You have been issuing a command to truncate the namespace ‘users’ and not the set ‘users’ in the namespace ‘test’. This explains why the line indicating how many records were deletes was not appearing, because this node didn’t have the namespace ‘users’ it didn’t execute the command.

Yeap. It is. Thank you for hint.

Well, in this case I would say aql utility needs to be more precise or should have declaimer something like “Check result of the command in the asd log.”

aql> truncate test.userss;
OK

asd log
Jun 11 2020 13:22:23 GMT: INFO (truncate): (truncate.c:302) {test|userss} truncate for nonexistent set

what does aql’s “OK” mean in this case?

A namespace doesn’t have to be on every node in the cluster, also every node in the cluster may not be available at this time. Similarly, a set may not be on all nodes. So the ‘OK’ means that the server has recorded the transaction to truncate the namespace ‘users’ or the set ‘test.userss’. The nodes that received the command will relay this command to other nodes joining or returning to the cluster which may have the truncated set or namespace.

Interesting. Thank you.

However, in this particular case

Jun 11 2020 13:22:23 GMT: INFO (truncate): (truncate.c:302) {test|userss} truncate for nonexistent set

is transaction finished?

if we have 10 servers cluster. 5 are online and 5 are not available. is transaction relayed to all ‘live’ nodes and waits somewhere until rest 5 nodes be online to process it?

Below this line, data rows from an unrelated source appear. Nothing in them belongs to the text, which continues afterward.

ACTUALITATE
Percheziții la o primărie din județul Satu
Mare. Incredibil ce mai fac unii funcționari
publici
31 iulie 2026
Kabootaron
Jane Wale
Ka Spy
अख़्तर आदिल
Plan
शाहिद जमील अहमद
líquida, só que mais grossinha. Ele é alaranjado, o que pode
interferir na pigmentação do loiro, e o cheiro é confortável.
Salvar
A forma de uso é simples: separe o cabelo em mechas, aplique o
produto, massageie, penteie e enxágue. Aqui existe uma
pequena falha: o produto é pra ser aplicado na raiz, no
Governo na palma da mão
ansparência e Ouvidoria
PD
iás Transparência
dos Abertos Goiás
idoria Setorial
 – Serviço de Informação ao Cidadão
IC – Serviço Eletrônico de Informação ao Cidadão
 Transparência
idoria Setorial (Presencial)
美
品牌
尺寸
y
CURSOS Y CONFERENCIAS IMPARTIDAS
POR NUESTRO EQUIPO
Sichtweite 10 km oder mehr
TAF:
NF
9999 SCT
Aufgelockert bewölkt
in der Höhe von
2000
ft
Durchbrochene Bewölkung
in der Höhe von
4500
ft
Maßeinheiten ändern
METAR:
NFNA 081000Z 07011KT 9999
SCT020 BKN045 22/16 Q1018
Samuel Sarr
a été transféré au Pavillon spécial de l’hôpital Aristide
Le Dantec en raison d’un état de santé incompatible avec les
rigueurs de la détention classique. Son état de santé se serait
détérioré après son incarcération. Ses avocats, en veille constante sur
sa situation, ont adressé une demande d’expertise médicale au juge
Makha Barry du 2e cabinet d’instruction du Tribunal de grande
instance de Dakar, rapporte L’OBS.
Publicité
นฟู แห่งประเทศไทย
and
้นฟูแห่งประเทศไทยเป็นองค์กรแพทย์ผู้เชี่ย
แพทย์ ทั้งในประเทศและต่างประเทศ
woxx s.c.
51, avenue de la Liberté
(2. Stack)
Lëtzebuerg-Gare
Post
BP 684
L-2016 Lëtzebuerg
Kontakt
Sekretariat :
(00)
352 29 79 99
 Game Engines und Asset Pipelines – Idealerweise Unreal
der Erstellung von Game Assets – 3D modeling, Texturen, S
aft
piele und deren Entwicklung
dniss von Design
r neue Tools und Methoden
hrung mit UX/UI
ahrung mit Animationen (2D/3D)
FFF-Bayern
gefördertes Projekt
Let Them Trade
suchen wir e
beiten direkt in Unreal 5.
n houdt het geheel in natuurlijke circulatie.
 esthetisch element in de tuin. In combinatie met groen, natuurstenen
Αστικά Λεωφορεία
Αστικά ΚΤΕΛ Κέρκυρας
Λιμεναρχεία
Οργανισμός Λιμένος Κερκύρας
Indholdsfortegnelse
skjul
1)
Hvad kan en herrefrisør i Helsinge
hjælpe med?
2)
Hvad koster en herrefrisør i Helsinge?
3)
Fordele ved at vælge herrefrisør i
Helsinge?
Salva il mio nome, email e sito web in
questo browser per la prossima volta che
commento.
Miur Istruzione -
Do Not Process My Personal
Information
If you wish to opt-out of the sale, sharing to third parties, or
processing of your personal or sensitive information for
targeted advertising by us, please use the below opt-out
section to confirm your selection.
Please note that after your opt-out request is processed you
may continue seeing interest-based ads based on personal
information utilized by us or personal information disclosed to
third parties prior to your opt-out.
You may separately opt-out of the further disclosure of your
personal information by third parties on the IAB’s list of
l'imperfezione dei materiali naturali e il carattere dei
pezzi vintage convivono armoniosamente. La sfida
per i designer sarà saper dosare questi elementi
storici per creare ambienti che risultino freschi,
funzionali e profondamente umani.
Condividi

Side question, asked before but was ignored. Could you advise how query works with predicates in dept. For instance predicateBetween is used. Is resultset buffered on server side? If yes what is size of buffer? Or does it return record on each fetch operation?

And last: Aql crashes on drop secondary index command.

When you send a truncate command, you have the option to send a timestamp. If you do not sent a timestamp, the current time is used. This information is stored in System Metadata (SMD) and the client is then acked. SMD will asynchronously call the truncate modules callback when the module is updated. Contents of SMD are distributed to all node in the cluster or all nodes that eventually join the cluster. Many systems in Aerospike operate through SMD, they include truncate, eviction, secondary indexes, and UDF.

What happens if a truncate command sent, lets say ‘truncate test.userss;’ , however there is node with the test.userss online. Later on, some server has created with and joined to cluster. Will truncate command be applied for this node?

Yes, all SMD data will replicate to all nodes.